Il vero problema del film non è la pretestuosità dell'assunto iniziale o di alcune scene specifiche (quello che viene visto dalla madre durante il matrimonio), ma nella scrittura, claudicante, improvvisa nei picchi, scarsa nel creare tensione dove pretende che debba essercene, ma sopratutto inverosimile nei sentimenti estremi che muovono i personaggi. Tutto è possibile al cinema, anche un omicidio interno a una famiglia da parte di una persona equilibrata a causa del dolore e dello "stress", ma bisogna arrivarci bene e non farlo cadere addosso.

In ogni caso un'opera prima buona che  mostra quello che avverrà in futuro.

mercoledì 3 gennaio 2018

Kill list - Ben Wheatley (2011)

(Id.)

Visto in Dvx, in lingua originale sottotitolato in inglese.

Nel breve riassunto ci sarà uno spoiler, lo spoiler minore dei due twist di trama.
Crisi familiare a causa dei soldi che cominciano a scarseggiare dopo otto mesi di inattività del padre. Il padre di lavoro fa il killer. A cena con l'amico di sempre, l'amico gli propone un lavoro fresco fresco; dovrebbero uccidere solo 3 persone. Lavoro facile, ma quando finalmente cominciano le cose non sembrano andare come dovrebbero; lui si fa prendere la mano da un coacervo di pedofili, mentre le vittime dei loro assassini sembra che sperassero di fare quella fine.

Film atipico che inizia come un dramma familiare fatto di sfuriate e riappacificazioni, con una tensione latente in ogni scena e che si conclude con una cena fra amici.
Poi comincia il secondo film; un thriller su una coppia di killer che si fanno prendere la mano. Secondo film duro, violento, che non fa sconti allo spettatore, ma neppure grufola nello splatter.
Poi inizia il terzo; non c'è niente di soprannaturale, ma la gestione dei personaggi, dei luoghi e delle emozioni è quella di un horror perfetto, passa dal genere attacco degli zombi alla home invasion in un crescendo di ansia che esplode nel potente finale.

Un film fatto di tre film, dove l'inquietudine è sempre presente, ma il ritmo è lentissimo all'inizio, per farsi pi sostenuto nella seconda parte, per poi diventare frenetico nel finale.

Un film che può essere facile odiare (il ritmo latitante e i continui cambi di registro), ma che in realtà è un'intelligenti commistione con un piano ben preciso portato avanti sottotraccia fin dalle prime inquadrature.

venerdì 22 dicembre 2017

Life's too short - Ricky Gervais, Stephen Merchant (2011)

(Id.)

Vista in Dvx, in lingua originale sottotitolata in inglese.

VOCI ESTRATTE:
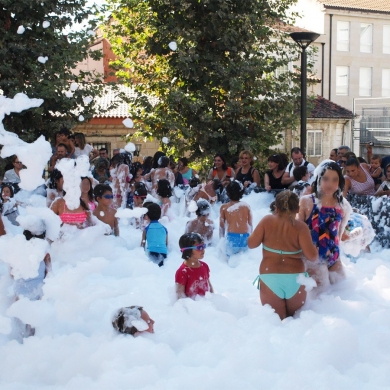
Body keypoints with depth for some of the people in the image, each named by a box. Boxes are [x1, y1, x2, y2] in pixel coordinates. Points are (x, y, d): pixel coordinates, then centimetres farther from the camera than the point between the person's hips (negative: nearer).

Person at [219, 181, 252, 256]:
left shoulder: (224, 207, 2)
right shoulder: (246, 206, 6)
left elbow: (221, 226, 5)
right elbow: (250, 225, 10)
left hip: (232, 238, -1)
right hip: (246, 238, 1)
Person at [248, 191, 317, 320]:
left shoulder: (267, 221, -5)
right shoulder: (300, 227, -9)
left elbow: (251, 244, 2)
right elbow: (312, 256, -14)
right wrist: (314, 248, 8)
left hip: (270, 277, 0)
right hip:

PROBLEMA DA RISOLVERE: Ripeti parola per parola il passo dell'estratto che parte dalle parole "Film atipico che" e termina dopo le parole "grufola nello splatter.". Le voci sono materiale a sé, distinto dall'estratto.

SOLUZIONE:
Film atipico che inizia come un dramma familiare fatto di sfuriate e riappacificazioni, con una tensione latente in ogni scena e che si conclude con una cena fra amici.
Poi comincia il secondo film; un thriller su una coppia di killer che si fanno prendere la mano. Secondo film duro, violento, che non fa sconti allo spettatore, ma neppure grufola nello splatter.